**What the task requires**
After locating the line with "index tip: (304, 191)" below, output it and each following line exactly, stopping after the line with "thumb cmc: (190, 171)". No pictures.

**Human pose keypoint data**
======
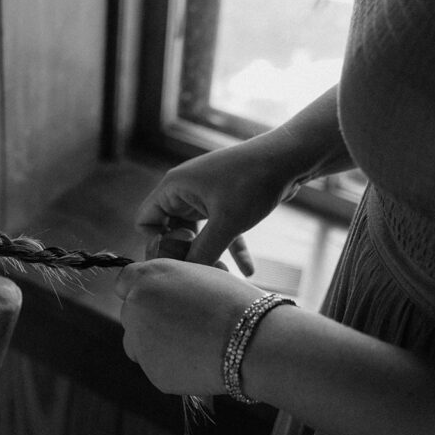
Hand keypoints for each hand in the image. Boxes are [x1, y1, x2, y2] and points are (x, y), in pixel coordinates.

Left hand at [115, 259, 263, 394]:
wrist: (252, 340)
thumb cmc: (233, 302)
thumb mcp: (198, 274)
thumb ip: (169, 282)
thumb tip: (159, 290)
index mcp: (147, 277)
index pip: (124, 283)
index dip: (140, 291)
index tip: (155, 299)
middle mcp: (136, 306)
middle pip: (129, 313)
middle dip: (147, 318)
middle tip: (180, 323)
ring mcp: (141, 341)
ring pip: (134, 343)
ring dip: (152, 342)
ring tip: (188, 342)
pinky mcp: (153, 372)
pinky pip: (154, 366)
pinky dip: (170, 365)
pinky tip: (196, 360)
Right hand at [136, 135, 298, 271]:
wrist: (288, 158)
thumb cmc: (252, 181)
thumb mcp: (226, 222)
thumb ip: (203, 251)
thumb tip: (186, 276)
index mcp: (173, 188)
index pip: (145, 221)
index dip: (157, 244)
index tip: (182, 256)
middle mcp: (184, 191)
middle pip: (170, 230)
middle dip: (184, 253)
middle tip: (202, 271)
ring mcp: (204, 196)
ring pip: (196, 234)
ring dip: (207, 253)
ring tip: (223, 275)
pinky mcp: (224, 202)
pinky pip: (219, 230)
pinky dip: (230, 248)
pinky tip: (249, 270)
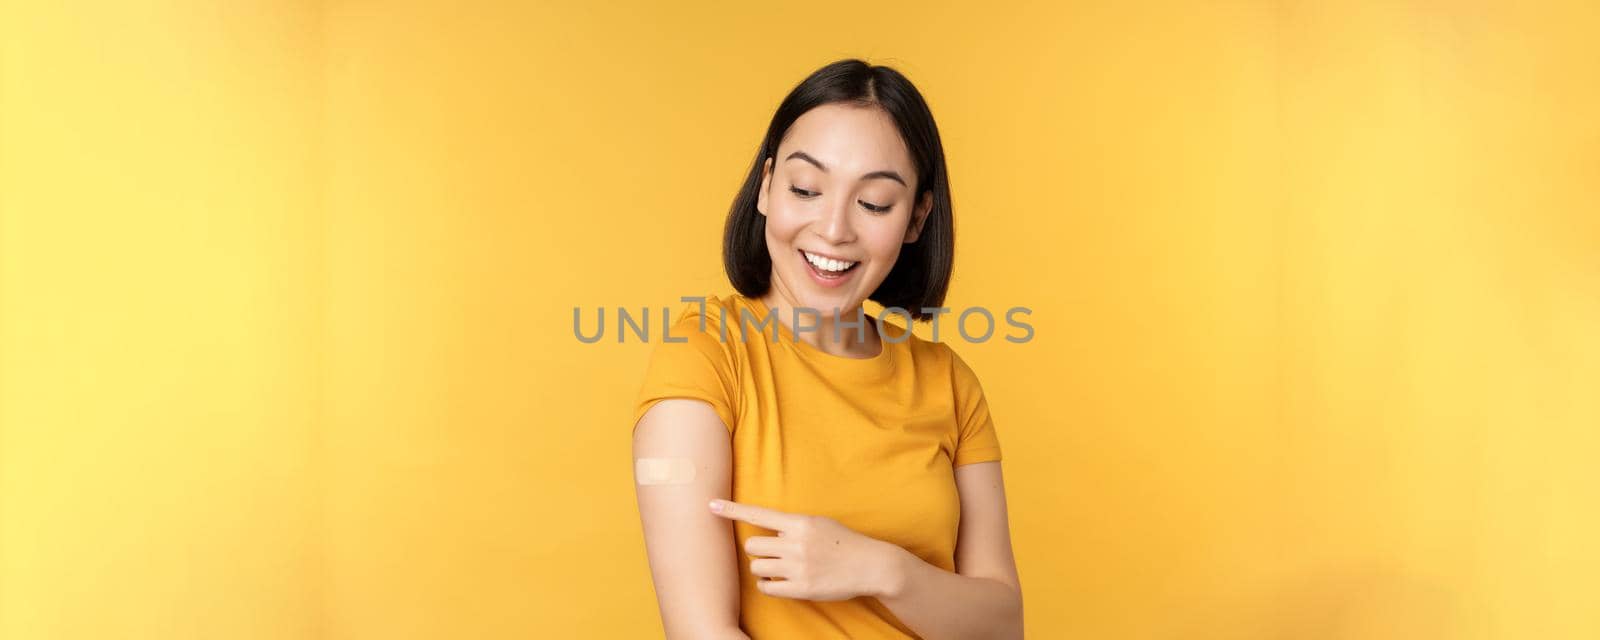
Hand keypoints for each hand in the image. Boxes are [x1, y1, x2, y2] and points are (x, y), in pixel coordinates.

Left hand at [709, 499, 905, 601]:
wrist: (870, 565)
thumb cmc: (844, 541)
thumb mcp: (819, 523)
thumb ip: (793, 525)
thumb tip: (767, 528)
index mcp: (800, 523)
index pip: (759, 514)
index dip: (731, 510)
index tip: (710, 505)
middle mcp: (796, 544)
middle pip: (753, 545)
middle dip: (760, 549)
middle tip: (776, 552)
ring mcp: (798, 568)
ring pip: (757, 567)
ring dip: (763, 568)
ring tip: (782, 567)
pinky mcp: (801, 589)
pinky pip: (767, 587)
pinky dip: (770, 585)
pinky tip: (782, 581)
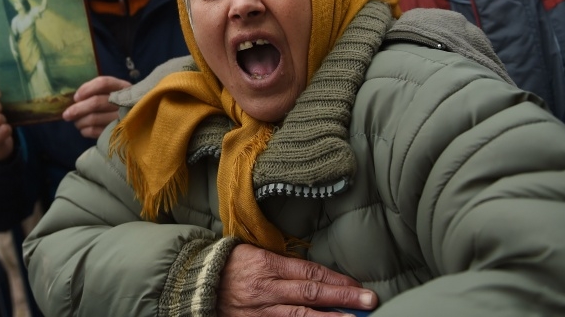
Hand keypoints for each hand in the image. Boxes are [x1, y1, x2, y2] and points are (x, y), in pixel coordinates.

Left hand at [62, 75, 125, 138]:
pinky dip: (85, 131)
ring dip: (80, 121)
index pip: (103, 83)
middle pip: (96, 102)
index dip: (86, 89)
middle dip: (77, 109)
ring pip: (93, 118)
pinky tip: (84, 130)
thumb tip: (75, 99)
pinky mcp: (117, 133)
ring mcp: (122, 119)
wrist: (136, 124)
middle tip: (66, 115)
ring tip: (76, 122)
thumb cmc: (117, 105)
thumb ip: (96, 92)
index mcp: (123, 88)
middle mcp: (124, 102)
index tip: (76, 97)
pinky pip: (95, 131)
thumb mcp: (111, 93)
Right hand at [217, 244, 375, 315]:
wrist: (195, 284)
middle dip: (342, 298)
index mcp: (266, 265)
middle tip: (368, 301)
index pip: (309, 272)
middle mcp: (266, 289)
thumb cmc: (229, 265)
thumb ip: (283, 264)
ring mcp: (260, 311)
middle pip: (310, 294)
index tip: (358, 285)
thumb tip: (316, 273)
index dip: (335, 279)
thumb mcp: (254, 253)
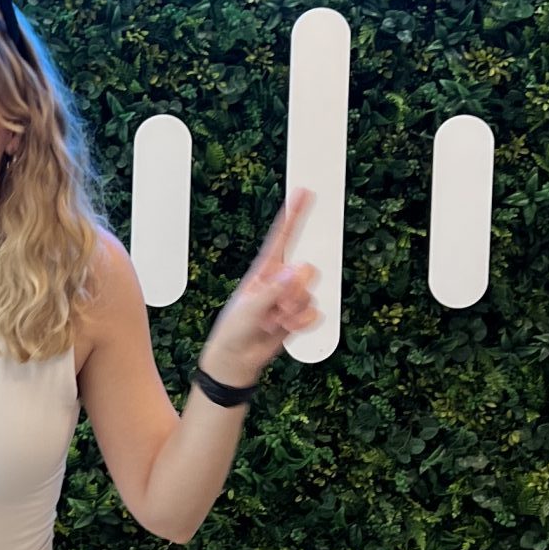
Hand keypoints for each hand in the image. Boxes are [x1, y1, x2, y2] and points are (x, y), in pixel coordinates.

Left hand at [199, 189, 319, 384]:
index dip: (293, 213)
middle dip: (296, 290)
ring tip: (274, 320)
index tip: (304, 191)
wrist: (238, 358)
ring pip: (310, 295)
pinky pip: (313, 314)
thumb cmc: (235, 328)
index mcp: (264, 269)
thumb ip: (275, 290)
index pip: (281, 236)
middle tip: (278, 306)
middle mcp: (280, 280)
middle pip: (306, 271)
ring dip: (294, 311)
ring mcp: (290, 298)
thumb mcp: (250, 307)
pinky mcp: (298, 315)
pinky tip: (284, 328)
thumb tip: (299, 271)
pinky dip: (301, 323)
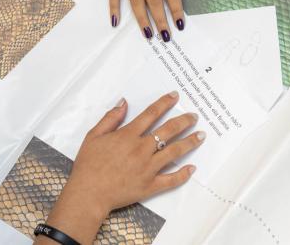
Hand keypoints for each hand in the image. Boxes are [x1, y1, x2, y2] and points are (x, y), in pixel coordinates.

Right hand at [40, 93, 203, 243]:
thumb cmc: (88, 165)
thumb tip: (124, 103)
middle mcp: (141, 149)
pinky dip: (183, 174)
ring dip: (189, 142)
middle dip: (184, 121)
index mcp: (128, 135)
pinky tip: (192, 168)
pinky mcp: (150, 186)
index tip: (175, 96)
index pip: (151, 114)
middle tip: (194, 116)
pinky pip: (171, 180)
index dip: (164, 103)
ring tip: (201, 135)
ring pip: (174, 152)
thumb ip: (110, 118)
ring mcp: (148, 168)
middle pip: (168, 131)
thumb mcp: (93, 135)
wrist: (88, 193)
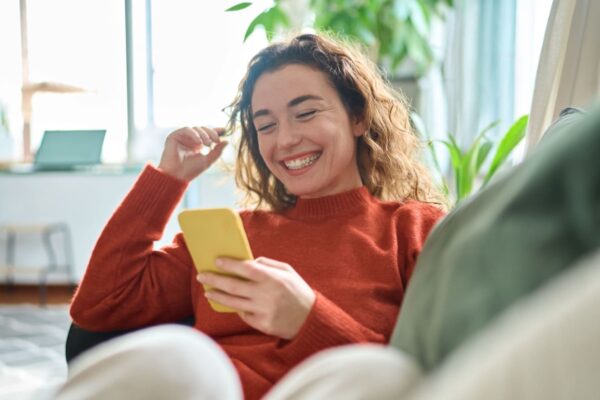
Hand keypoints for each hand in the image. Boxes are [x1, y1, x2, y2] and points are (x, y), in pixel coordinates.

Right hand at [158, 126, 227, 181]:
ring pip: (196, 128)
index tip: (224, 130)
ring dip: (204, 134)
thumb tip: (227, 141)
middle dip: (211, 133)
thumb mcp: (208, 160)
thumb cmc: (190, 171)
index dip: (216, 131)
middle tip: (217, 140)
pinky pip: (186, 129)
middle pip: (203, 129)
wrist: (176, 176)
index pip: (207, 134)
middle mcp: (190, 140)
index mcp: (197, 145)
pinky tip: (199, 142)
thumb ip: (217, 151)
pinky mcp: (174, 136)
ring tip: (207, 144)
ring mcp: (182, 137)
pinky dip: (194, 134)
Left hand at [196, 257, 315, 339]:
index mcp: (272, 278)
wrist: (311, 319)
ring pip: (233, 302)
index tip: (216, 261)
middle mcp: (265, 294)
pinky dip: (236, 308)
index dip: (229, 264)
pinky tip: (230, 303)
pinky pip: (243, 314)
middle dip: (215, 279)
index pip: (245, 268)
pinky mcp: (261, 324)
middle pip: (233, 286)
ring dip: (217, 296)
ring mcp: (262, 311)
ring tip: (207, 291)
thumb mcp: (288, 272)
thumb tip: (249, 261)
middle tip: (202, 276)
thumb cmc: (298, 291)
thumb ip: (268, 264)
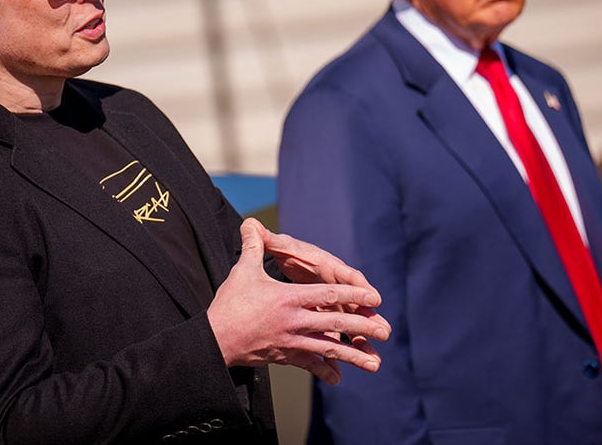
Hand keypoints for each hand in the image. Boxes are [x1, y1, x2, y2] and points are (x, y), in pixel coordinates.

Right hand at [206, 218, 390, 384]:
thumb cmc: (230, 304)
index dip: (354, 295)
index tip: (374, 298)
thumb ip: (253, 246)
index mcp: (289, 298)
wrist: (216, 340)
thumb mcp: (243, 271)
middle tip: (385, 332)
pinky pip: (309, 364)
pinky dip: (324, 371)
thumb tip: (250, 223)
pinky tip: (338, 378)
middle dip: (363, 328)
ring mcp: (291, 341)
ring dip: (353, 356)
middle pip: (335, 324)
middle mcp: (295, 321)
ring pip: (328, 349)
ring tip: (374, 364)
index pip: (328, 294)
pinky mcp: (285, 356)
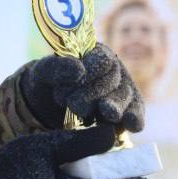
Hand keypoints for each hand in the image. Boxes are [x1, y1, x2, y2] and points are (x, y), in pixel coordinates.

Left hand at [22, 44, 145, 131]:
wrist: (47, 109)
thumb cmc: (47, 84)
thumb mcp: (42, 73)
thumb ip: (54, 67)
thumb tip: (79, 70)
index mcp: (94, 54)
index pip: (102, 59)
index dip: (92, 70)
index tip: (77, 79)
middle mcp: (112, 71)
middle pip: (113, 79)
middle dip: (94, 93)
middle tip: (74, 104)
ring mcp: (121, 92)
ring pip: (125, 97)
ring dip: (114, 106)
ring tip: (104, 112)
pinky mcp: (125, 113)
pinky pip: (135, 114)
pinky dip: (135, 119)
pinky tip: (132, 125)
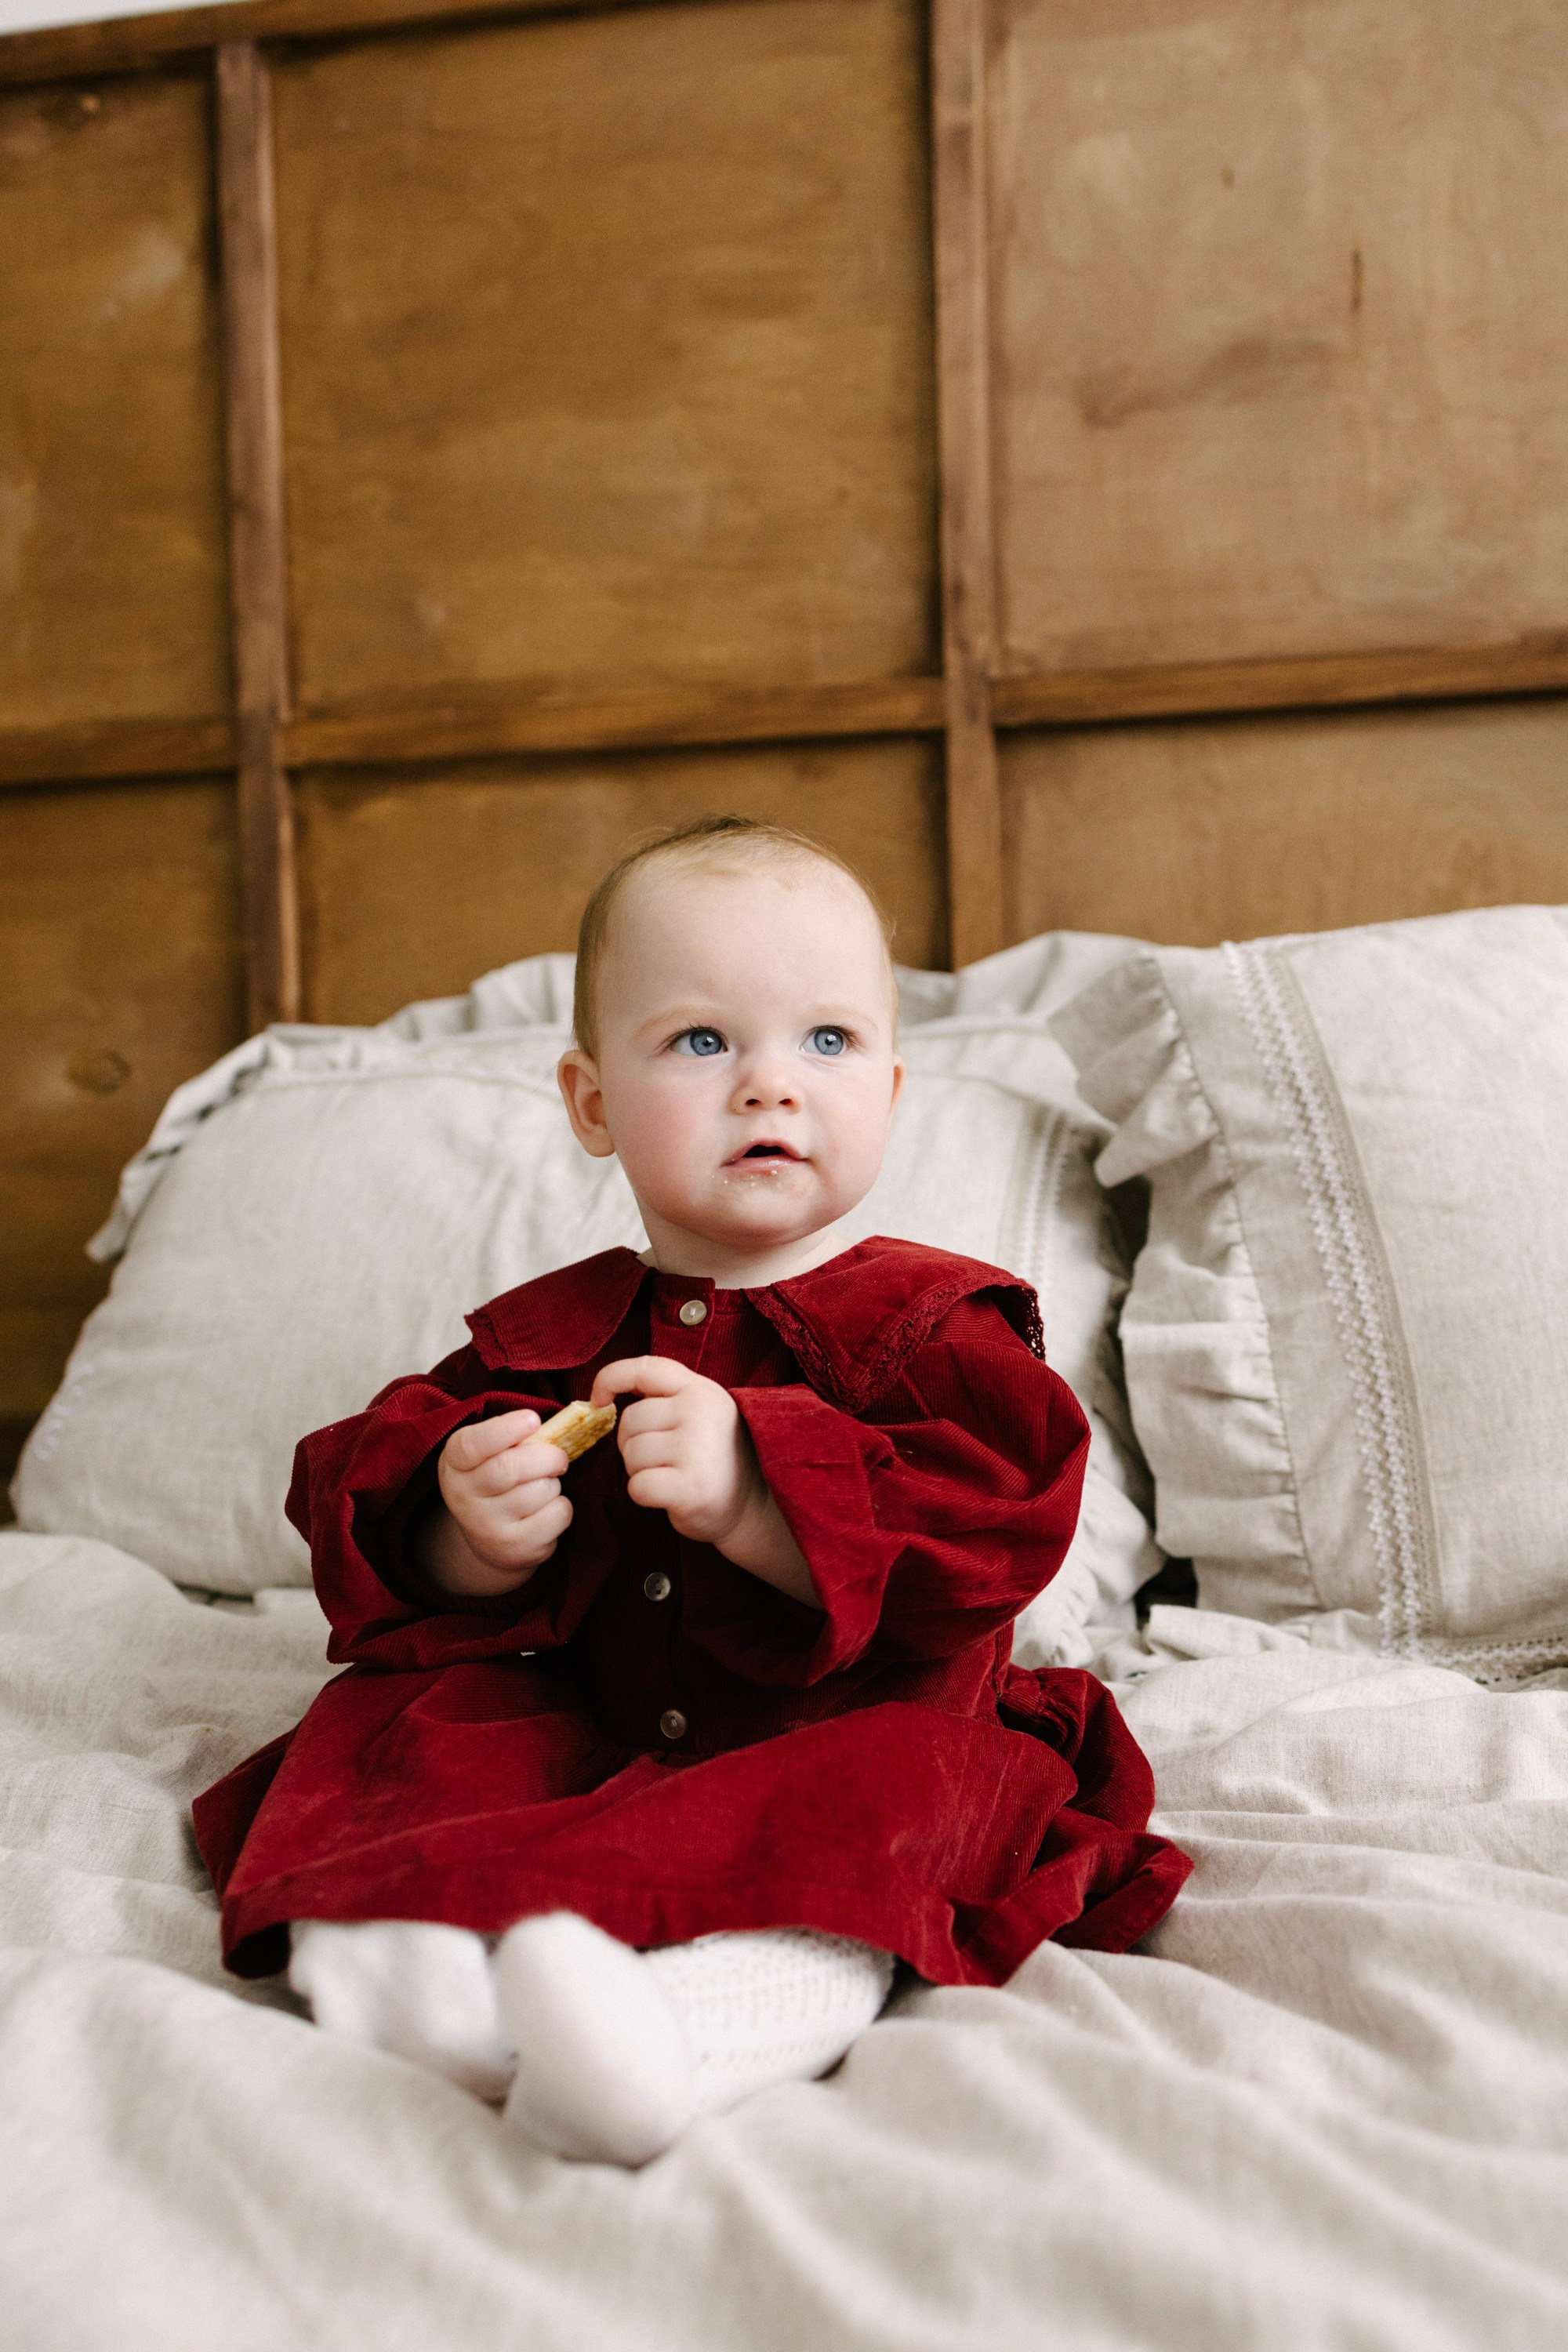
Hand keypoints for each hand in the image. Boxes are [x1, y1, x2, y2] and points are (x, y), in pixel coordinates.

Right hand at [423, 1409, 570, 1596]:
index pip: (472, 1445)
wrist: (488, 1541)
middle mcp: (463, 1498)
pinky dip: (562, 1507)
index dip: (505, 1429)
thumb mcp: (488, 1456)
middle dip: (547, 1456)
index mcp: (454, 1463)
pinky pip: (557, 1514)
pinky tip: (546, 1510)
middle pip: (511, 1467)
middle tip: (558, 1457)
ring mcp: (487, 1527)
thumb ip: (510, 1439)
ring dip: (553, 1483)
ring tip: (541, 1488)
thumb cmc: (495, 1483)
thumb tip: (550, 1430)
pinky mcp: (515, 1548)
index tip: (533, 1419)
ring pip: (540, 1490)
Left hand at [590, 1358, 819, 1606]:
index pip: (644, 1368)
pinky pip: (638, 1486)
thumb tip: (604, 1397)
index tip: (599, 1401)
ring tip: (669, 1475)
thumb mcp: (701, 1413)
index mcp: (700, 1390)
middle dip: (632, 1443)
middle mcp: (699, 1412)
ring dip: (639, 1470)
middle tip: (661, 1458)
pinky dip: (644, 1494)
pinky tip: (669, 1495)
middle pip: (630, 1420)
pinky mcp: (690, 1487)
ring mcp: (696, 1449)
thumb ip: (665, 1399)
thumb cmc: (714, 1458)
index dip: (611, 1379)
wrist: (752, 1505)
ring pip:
======
**Result of the exercise**
index tip: (304, 191)
wrist: (238, 358)
ring pip: (310, 295)
pinky pip: (313, 314)
thumb cmc: (235, 328)
index mcp: (264, 269)
thumb ip: (275, 290)
index pip: (281, 236)
middle tip: (278, 306)
middle mcp: (280, 280)
middle pip: (306, 271)
ring dip: (294, 311)
ring mcp: (290, 298)
thumb mcp: (250, 307)
pinky mcp: (298, 315)
pinky tip: (284, 328)
thumb tip: (299, 271)
pinky dip: (301, 323)
Hand keypoints for each hand in the image. Boxes are [x1, y1, x2, y2] and points are (x, y), in pixel coordinates.

Right hand at [40, 93, 203, 243]:
thumb cmc: (88, 165)
thumb tip: (124, 103)
middle mcp: (141, 149)
pinky dip: (183, 174)
ring dip: (189, 142)
middle dip: (184, 121)
index mcp: (128, 135)
pinky tip: (192, 168)
pinky mcp: (150, 186)
index tip: (175, 96)
index pip: (151, 114)
middle tip: (194, 116)
pinky pip: (171, 180)
index dip: (164, 103)
ring tip: (201, 135)
ring pip: (174, 152)
thumb ip: (110, 118)
ring mcp: (148, 168)
middle pip: (168, 131)
thumb mcp: (93, 135)
wrist: (88, 193)
Hand keypoints for each hand in the image. Boxes are [x1, y1, x2, y2] and points are (x, y), in pixel coordinates.

Right hand at [158, 126, 227, 181]:
ring pip: (196, 128)
index tip: (224, 130)
ring dip: (204, 134)
thumb tip: (227, 141)
middle dip: (211, 133)
thumb mcp: (208, 160)
thumb cmc: (190, 171)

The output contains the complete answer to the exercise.